Going forward, retailers should have clear visibility into their supply chain networks—spanning across multiple vendors, suppliers, distributors, warehouse operators, store workforce, and delivery partners. “Incorporating much-needed transparency into the supply chain requires the organization to be committed and accountable for its partners and workforce,” Sides says. “In such an accountable network, every stakeholder will have incentives for identifying issues early on and responding promptly. Given that much of the supply chain is uncontrollable, retailers also need to build agility in their upstream and owned supply chains in order to pivot and adapt quickly.”

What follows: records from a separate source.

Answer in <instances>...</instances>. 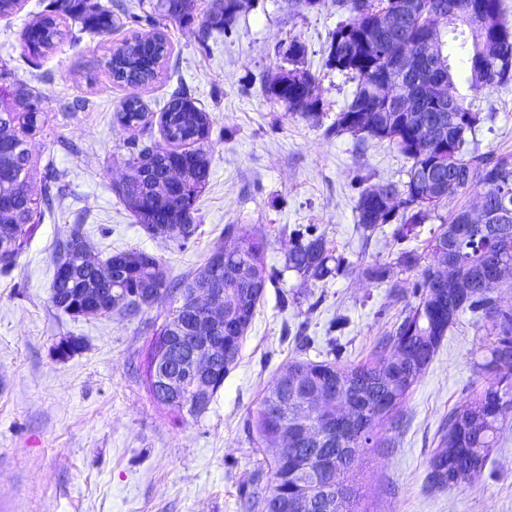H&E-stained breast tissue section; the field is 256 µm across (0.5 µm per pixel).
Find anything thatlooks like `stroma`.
Masks as SVG:
<instances>
[{
  "label": "stroma",
  "instance_id": "obj_1",
  "mask_svg": "<svg viewBox=\"0 0 512 512\" xmlns=\"http://www.w3.org/2000/svg\"><path fill=\"white\" fill-rule=\"evenodd\" d=\"M49 2L24 0L16 14L0 17V71L12 92L39 99L47 123L29 149L39 165L51 166L59 186L15 264L0 270V512H242L272 457L248 427L263 392L295 359L369 360L376 339L414 301L393 287L417 277L395 266L400 248L432 263L426 246L441 222L427 219L402 245L394 225L366 235L357 224L362 188L405 182L411 162L389 143L361 146L328 131L355 89L325 65L329 35L344 19L335 0L311 11L298 8V0H245L231 35L216 36L205 51L198 33L208 0H196L190 23L161 21L171 54L157 79L137 88L113 80L106 66L132 32L150 30L125 16L112 34L64 41L32 67L22 32ZM293 39L304 44L305 66L317 77L316 124L264 92L287 69L284 53ZM178 88L213 120L211 178L197 202V230L185 243L150 235L114 191L133 135L116 118L123 101L139 96L156 113ZM76 99L87 105L75 112ZM471 103L487 116L476 147L512 152V90L493 89ZM358 174L359 187L352 182ZM76 224L93 252L105 257L137 248L160 257L170 277L230 246L227 225L265 231L266 263L281 275L267 286L237 364L204 416H178L148 390V325L163 320L168 298L135 317L74 318L53 307V249ZM308 224L345 258L347 275L306 282L286 270L289 233ZM378 264L389 266L387 280L370 278ZM69 336L82 339L83 349L58 357L57 343ZM487 345L471 313H462L414 386L399 425L378 426L380 447L358 457L359 512H512V426L480 476L450 488L428 483L444 417L492 379L481 367Z\"/></svg>",
  "mask_w": 512,
  "mask_h": 512
}]
</instances>
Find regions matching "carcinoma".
I'll return each instance as SVG.
<instances>
[{"mask_svg":"<svg viewBox=\"0 0 512 512\" xmlns=\"http://www.w3.org/2000/svg\"><path fill=\"white\" fill-rule=\"evenodd\" d=\"M453 4L455 15L448 30L428 27V15L441 4ZM471 0H417L415 18L401 31V39L413 54L415 79L421 89L436 88L453 103L452 117L441 126L417 123L415 112H397L379 98V119L372 126L358 123V109L369 98H378V88L393 72L382 50L371 38L376 10L383 4L397 9L401 0H336L350 20L330 33L326 65L357 82L351 102L338 113L329 132L349 134L363 144L386 141L412 160L407 181L388 182L381 190L400 200L386 203L373 191L360 193L357 223L365 232L381 224H396L398 241L407 240L414 227L438 212L448 202L475 192L494 214L490 224H475L463 238L452 226L463 205L452 210L440 232L428 243L434 264L424 267L411 284L416 302L404 311L393 328L375 345L373 361L349 366L336 361L295 359L288 363L263 396L250 418L255 440L261 448L288 447V458L273 454L265 485L248 497V512H293L292 504L308 490L313 492L309 512H357L360 491L353 471L356 457L378 448L377 426L396 424L413 386L432 361L448 329L464 311L482 321L491 338L482 367L494 373V381L475 399H466L449 412L442 424L437 449L429 461L428 481L436 487H451L471 480L481 472L504 425L512 423V309H504L495 291L512 284V152L482 153L469 147L468 136L485 120L466 102L467 91L506 89L512 85V26L505 18L504 0H484L480 19L471 16ZM194 0H157L153 11L134 15L131 21L156 25L157 18L190 21ZM243 0H211L201 23L198 43L202 49L215 30H230ZM74 23L73 40L81 35L108 34L114 15L112 0H51V9L30 27L25 36L29 55L36 57L54 47L62 36L58 20ZM170 55L160 32L135 35L112 51L107 66L116 81L142 87L158 77L160 64ZM291 68L265 87L266 94L288 111L320 122V101L307 96L315 75L304 67L305 48L297 41L286 51ZM42 108L29 97H20L0 85V266L7 269L33 236L45 210L51 208L55 177L44 175V191L37 197L31 184L37 166L29 150L30 139L43 126ZM118 120L133 129L148 124V108L138 96L124 100ZM162 140L133 138L127 143V174L117 188L120 200L136 223L154 236L188 242L195 234L196 203L211 178L209 152L212 120L183 92H175L160 111ZM224 232L235 237L232 247L215 248L204 265L192 274L169 278L162 262L143 250L129 249L101 259L83 247L84 233L76 224L70 238L56 244L53 261L66 260L72 277H53L51 303L72 317L84 315L81 289L98 288L110 299L103 315L137 316L155 299L166 295L170 309L162 324H152L153 340L147 356V375H152L155 357L171 340L184 351L196 347L189 327L191 314L179 299L202 281L224 289V322L236 325L224 356L206 379L207 395L201 397L188 384L183 391L163 398L149 383L153 399L178 414L204 415L236 364L241 340L252 323L257 303L267 284L279 272L265 261L266 240L251 227L230 224ZM287 268L305 281H324L348 272L345 259L336 255L317 227L292 231ZM454 253L455 268L440 261L446 248ZM358 398L348 430L328 432L320 442V418L310 400L321 395L333 405L346 403L347 395ZM305 428L308 438L298 437ZM311 448L336 452L354 449L338 479L317 472L296 471L293 456Z\"/></svg>","mask_w":512,"mask_h":512,"instance_id":"1","label":"carcinoma"}]
</instances>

Four Digitalization Trends for 2022

George Westerman, principal research scientist for MIT’s Jameel World Education Lab, says to watch these four digitalization trends in 2022:

  1. Smart manufacturing taking hold
  2. More supply-chain management innovations
  3. “Right-placing work”—i.e., finding the right combo of in-office and remote work
  4. Adopting more permanent changes for the post-pandemic world

Finally, as retailers look to build resiliency in their supply chains, it will be important for them to consider that supply chains, inventory management, and digital user experience can no longer operate in separate silos. “A more holistic approach needs to be taken to create inventory ecosystems that are integrated end-to-end, from production to last-mile delivery,” Sides adds. In fact, as enterprises move into 2022 with lessons learned from 2021 in mind, it’s clear there’s a need to rethink processes almost across the board—from how organizations approach cybersecurity to how they manage supply chains and workforce challenges—in order to address issues that were prominent in 2021, like the need for security, visibility, and sustainability.

“The pandemic and the economic environment that has followed is forcing us to meet issues head on,” concludes Breakthrough’s Mueller, “and the organizations that are navigating these changes well are the ones that are willing to reimagine their processes from the inside out.” Perhaps what organizations learned most in 2021 that they will take with them into 2022 is the value and importance of leaning into change, not reactively but proactively.